(no subject)

Mar 31, 2005 05:23

*sigh*

I'm getting sick of this place. It's such a mess, the only one who does ANY cleaning is Brian's mom. If a cat pukes or pisses on the floor they just leave it for her to clean up later. Mom has to do EVERYTHING even when she had just gotten surgery and could barely walk.

The internet connection out here STINKS even tho it's greece so it really shouldn't be all that bad. I don't know, maybe it's cos there 8 million computers all trying to use the same connection. Maybe it's because Brian's too freakin lazy to really do anything about it.

I love the kid, really, but I'm starting to wonder. All he does is sleep. Then goes to work, comes home, and whines about something work-related.. He refuses to look for another job even though he is WELL AWARE that he's now 21 years old, and still lives with his parents. He doesn't want to leave here until prettymuch they force him out. It's so annoying. I'd love to get an apartment and be able to play by my own rules, I hate being tied down.

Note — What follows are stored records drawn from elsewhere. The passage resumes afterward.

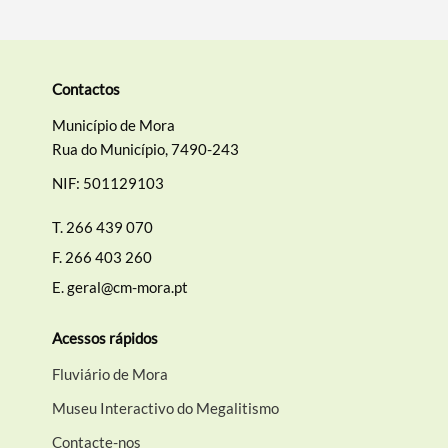
Contactos
Município de Mora
Rua do Município, 7490-243
NIF: 501129103
T.
266 439 070
F.
266 403 260
E.
geral@cm-mora.pt
Acessos rápidos
Fluviário de Mora
Museu Interactivo do Megalitismo
Contacte-nos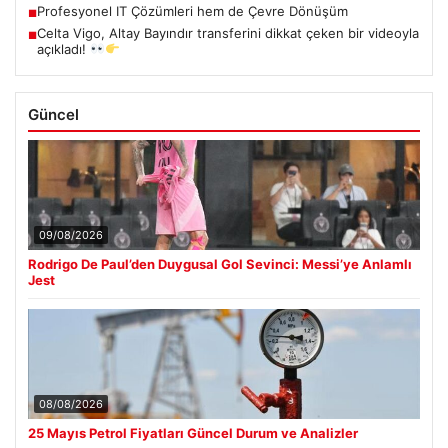
Profesyonel IT Çözümleri hem de Çevre Dönüşüm
■
Celta Vigo, Altay Bayındır transferini dikkat çeken bir videoyla
■
açıkladı!
Güncel
09/08/2026
Rodrigo De Paul’den Duygusal Gol Sevinci: Messi’ye Anlamlı
Jest
08/08/2026
25 Mayıs Petrol Fiyatları Güncel Durum ve Analizler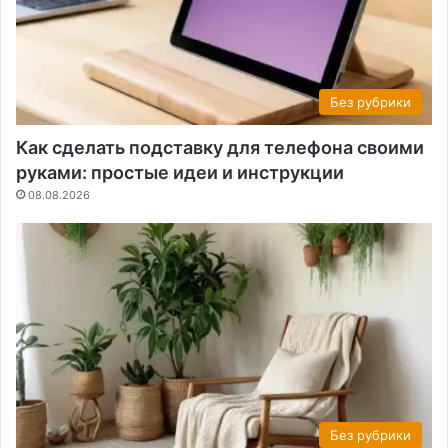
Без рубрики
Как сделать подставку для телефона своими
руками: простые идеи и инструкции
08.08.2026
Без рубрики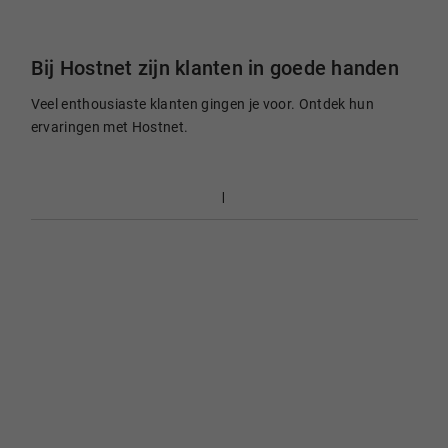
Bij Hostnet zijn klanten in goede handen
Veel enthousiaste klanten gingen je voor. Ontdek hun
ervaringen met Hostnet.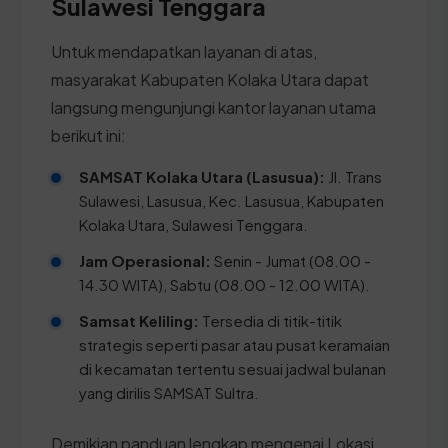
Sulawesi Tenggara
Untuk mendapatkan layanan di atas,
masyarakat Kabupaten Kolaka Utara dapat
langsung mengunjungi kantor layanan utama
berikut ini:
SAMSAT Kolaka Utara (Lasusua):
Jl. Trans
Sulawesi, Lasusua, Kec. Lasusua, Kabupaten
Kolaka Utara, Sulawesi Tenggara.
Jam Operasional:
Senin - Jumat (08.00 -
14.30 WITA), Sabtu (08.00 - 12.00 WITA).
Samsat Keliling:
Tersedia di titik-titik
strategis seperti pasar atau pusat keramaian
di kecamatan tertentu sesuai jadwal bulanan
yang dirilis SAMSAT Sultra.
Demikian panduan lengkap mengenai Lokasi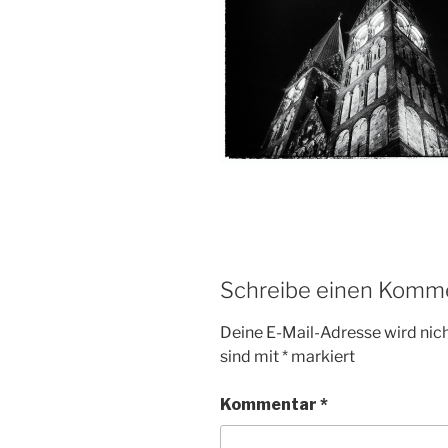
Schreibe einen Komm
Deine E-Mail-Adresse wird nicht
sind mit
*
markiert
Kommentar
*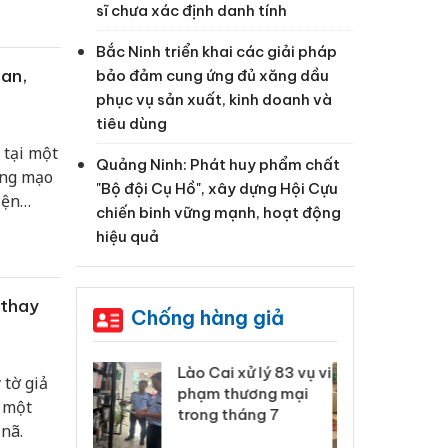
sĩ chưa xác định danh tính
Bắc Ninh triển khai các giải pháp
an,
bảo đảm cung ứng đủ xăng dầu
phục vụ sản xuất, kinh doanh và
tiêu dùng
 tại một
Quảng Ninh: Phát huy phẩm chất
ợng mạo
"Bộ đội Cụ Hồ", xây dựng Hội Cựu
iện
chiến binh vững mạnh, hoạt động
 kinh
hiệu quả
 thay
Chống hàng giả
xử lý 83 vụ vi
Công an Thanh Hóa
Lào
 tờ giả
ương mại
tìm bị hại trong vụ
ph
c một
háng 7
án sản xuất, buôn
tr
 nã.
bán yến sào giả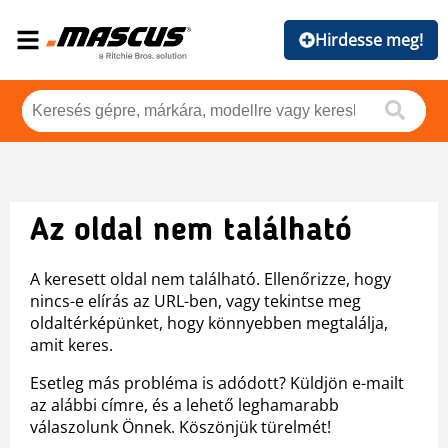
Hirdesse meg!
Az oldal nem található
A keresett oldal nem található. Ellenőrizze, hogy
nincs-e elírás az URL-ben, vagy tekintse meg
oldaltérképünket, hogy könnyebben megtalálja,
amit keres.
Esetleg más probléma is adódott? Küldjön e-mailt
az alábbi címre, és a lehető leghamarabb
válaszolunk Önnek. Köszönjük türelmét!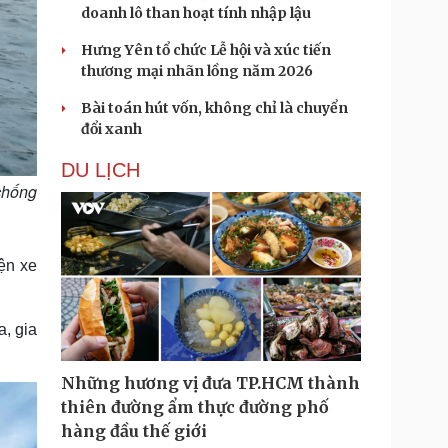
doanh lô than hoạt tính nhập lậu
Hưng Yên tổ chức Lễ hội và xúc tiến
thương mại nhãn lồng năm 2026
Bài toán hút vốn, không chỉ là chuyển
đổi xanh
DU LỊCH
 chống
ện xe
a, gia
Những hương vị đưa TP.HCM thành
thiên đường ẩm thực đường phố
hàng đầu thế giới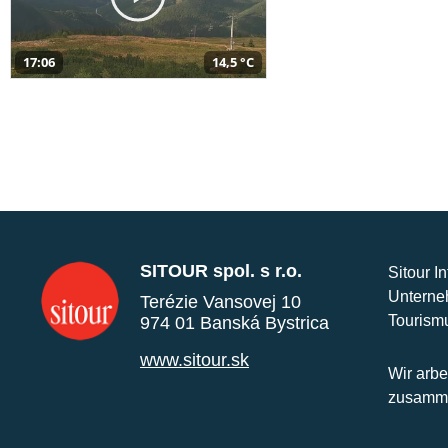
17:06
14,5 °C
SITOUR spol. s r.o.
Sitour I
Unterne
Terézie Vansovej 10
Tourism
974 01 Banská Bystrica
www.sitour.sk
Wir arbe
zusamme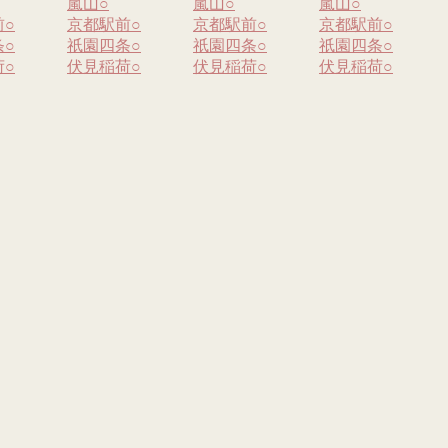
嵐山
○
嵐山
○
嵐山
○
前
○
京都駅前
○
京都駅前
○
京都駅前
○
条
○
祇園四条
○
祇園四条
○
祇園四条
○
荷
○
伏見稲荷
○
伏見稲荷
○
伏見稲荷
○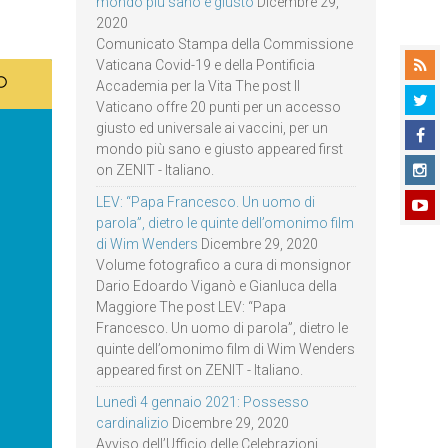
mondo più sano e giusto
Dicembre 29,
2020
Comunicato Stampa della Commissione
Vaticana Covid-19 e della Pontificia
Accademia per la Vita The post Il
Vaticano offre 20 punti per un accesso
giusto ed universale ai vaccini, per un
mondo più sano e giusto appeared first
on ZENIT - Italiano.
LEV: “Papa Francesco. Un uomo di
parola”, dietro le quinte dell’omonimo film
di Wim Wenders
Dicembre 29, 2020
Volume fotografico a cura di monsignor
Dario Edoardo Viganò e Gianluca della
Maggiore The post LEV: “Papa
Francesco. Un uomo di parola”, dietro le
quinte dell’omonimo film di Wim Wenders
appeared first on ZENIT - Italiano.
Lunedì 4 gennaio 2021: Possesso
cardinalizio
Dicembre 29, 2020
Avviso dell’Ufficio delle Celebrazioni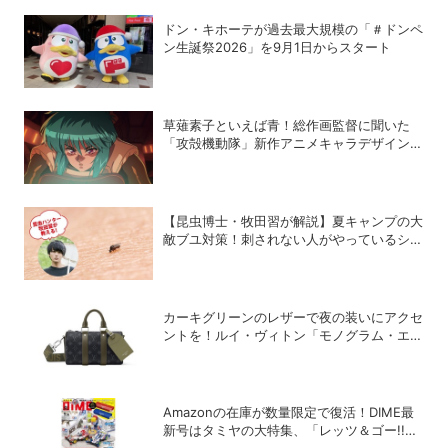
ドン・キホーテが過去最大規模の「＃ドンペ
ン生誕祭2026」を9月1日からスタート
草薙素子といえば青！総作画監督に聞いた
「攻殻機動隊」新作アニメキャラデザインの
こだわり
【昆虫博士・牧田習が解説】夏キャンプの大
敵ブユ対策！刺されない人がやっているシン
プル習慣
カーキグリーンのレザーで夜の装いにアクセ
ントを！ルイ・ヴィトン「モノグラム・エク
リプス」の新作メンズバッグ
Amazonの在庫が数量限定で復活！DIME最
新号はタミヤの大特集、「レッツ＆ゴー!!」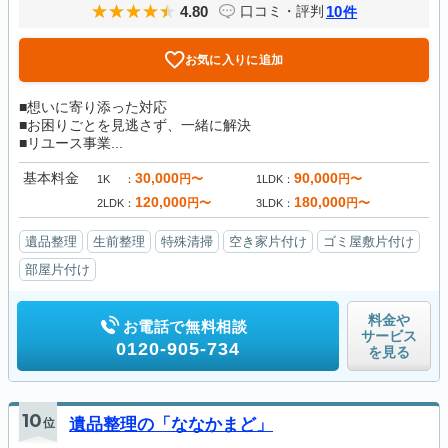
4.80
10
口コミ・評判
件
お気に入りに追加
■想いに寄り添った対応
■お困りごとを見逃さず、一緒に解決
■リユース事業...
基本料金
30,000
90,000
円〜
円〜
1K
1LDK
120,000
180,000
円〜
円〜
2LDK
3LDK
遺品整理
生前整理
特殊清掃
空き家片付け
ゴミ屋敷片付け
部屋片付け
料金や
お電話で無料相談
サービス
0120-905-734
を見る
10
位
遺品整理の「ななかまど」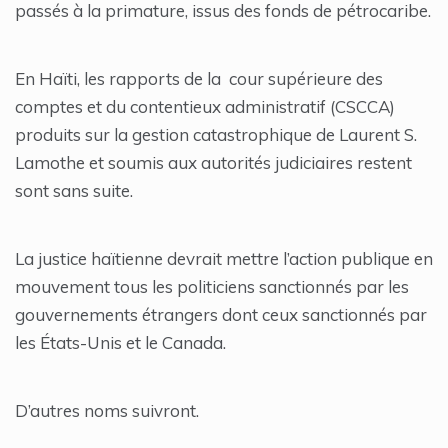
passés à la primature, issus des fonds de pétrocaribe.
En Haïti, les rapports de la cour supérieure des
comptes et du contentieux administratif (CSCCA)
produits sur la gestion catastrophique de Laurent S.
Lamothe et soumis aux autorités judiciaires restent
sont sans suite.
La justice haïtienne devrait mettre l’action publique en
mouvement tous les politiciens sanctionnés par les
gouvernements étrangers dont ceux sanctionnés par
les États-Unis et le Canada.
D’autres noms suivront.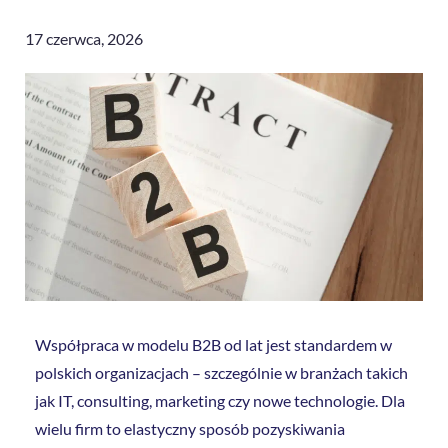
17 czerwca, 2026
Współpraca w modelu B2B od lat jest standardem w
polskich organizacjach – szczególnie w branżach takich
jak IT, consulting, marketing czy nowe technologie. Dla
wielu firm to elastyczny sposób pozyskiwania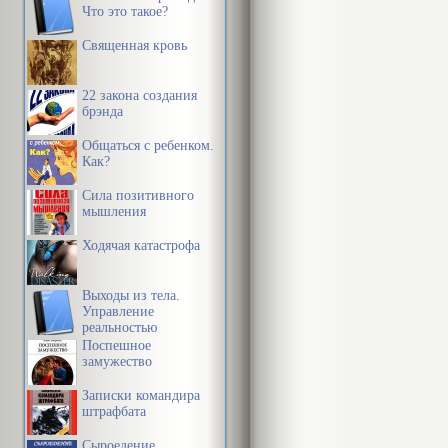
Что это такое?
Священная кровь
22 закона создания
брэнда
Общаться с ребенком.
Как?
Сила позитивного
мышления
Ходячая катастрофа
Выходы из тела.
Управление
реальностью
Поспешное
замужество
Записки командира
штрафбата
Сыроедение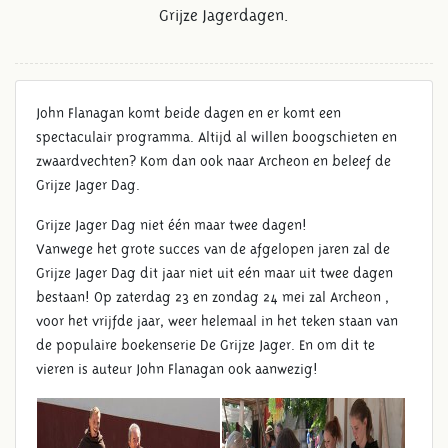
Grijze Jagerdagen.
John Flanagan komt beide dagen en er komt een
spectaculair programma. Altijd al willen boogschieten en
zwaardvechten? Kom dan ook naar Archeon en beleef de
Grijze Jager Dag.
Grijze Jager Dag niet één maar twee dagen!
Vanwege het grote succes van de afgelopen jaren zal de
Grijze Jager Dag dit jaar niet uit eén maar uit twee dagen
bestaan! Op zaterdag 23 en zondag 24 mei zal Archeon ,
voor het vrijfde jaar, weer helemaal in het teken staan van
de populaire boekenserie De Grijze Jager. En om dit te
vieren is auteur John Flanagan ook aanwezig!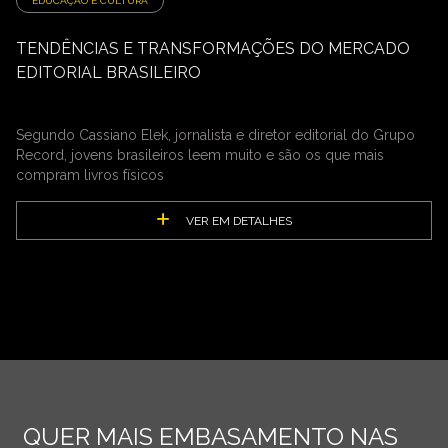
EDUCAÇÃO E CULTURA
TENDÊNCIAS E TRANSFORMAÇÕES DO MERCADO
EDITORIAL BRASILEIRO
Segundo Cassiano Elek, jornalista e diretor editorial do Grupo
Record, jovens brasileiros leem muito e são os que mais
compram livros físicos
VER EM DETALHES
QUER MAIS EMBASAMENTO NAS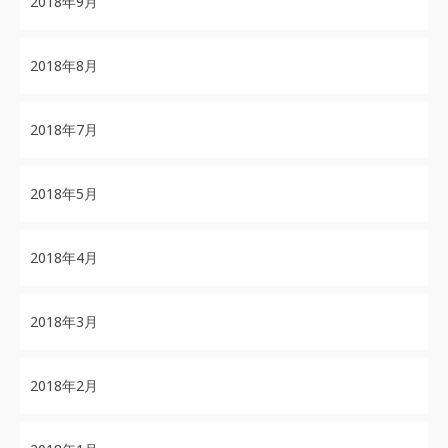
2018年9月
2018年8月
2018年7月
2018年5月
2018年4月
2018年3月
2018年2月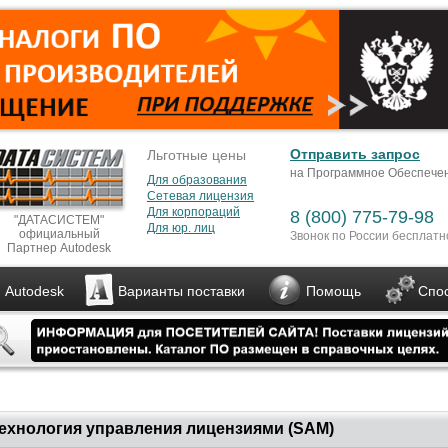
Отправить запрос
Льготные цены
на Программное Обеспече
Для образования
Сетевая лицензия
Для корпораций
8 (800) 775-79-98
"ДАТАСИСТЕМ"
Для юр. лиц
официальный
Звонок по России бесплатн
Партнер Autodesk
 Autodesk
Варианты поставки
Помощь
Спо
ехнология управления лицензиями (SAM)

And now he wants to go to England for our 1-year.. I've always wanted to go there, you know. But there's just one small problem: WE'RE BOTH POOR AS HELL. I tried to talk this over and he's so hard-set on going there's no way I can beat it into his head that we need to make priorities, and a trip to England should be far from #1.

I don't know.. I just .. I can't take it anymore. He's like my best friend ever, and I don't want to hurt him but I can't deal with this. I can't be happy living with someone's parents, in a house that has shit strewn around and people who refuse to clean it.. He makes no plans for his future, he thinks he can just ride on his parents backs the rest of his life.

But mostly, like his mom brought up a few months back, I can't take care of him. He has problems that I hardly understand.. Sometimes he has to go to the hospital for blood transfusion, and I don't know what to do/say about that... I can't take care of him when these things happen. My sister was always good at this kind of thing, but not me.

I don't know what to do... my family loves him, I love him, but I don't feel it anymore. He's my friend, he always has been.. I just don't think I can see him as any more than that.. But I can't just leave. I depend on him, whether I want to admit it or not. He gives me food, a place to sleep, internet.. I feel like I'm using him.. I don't want that.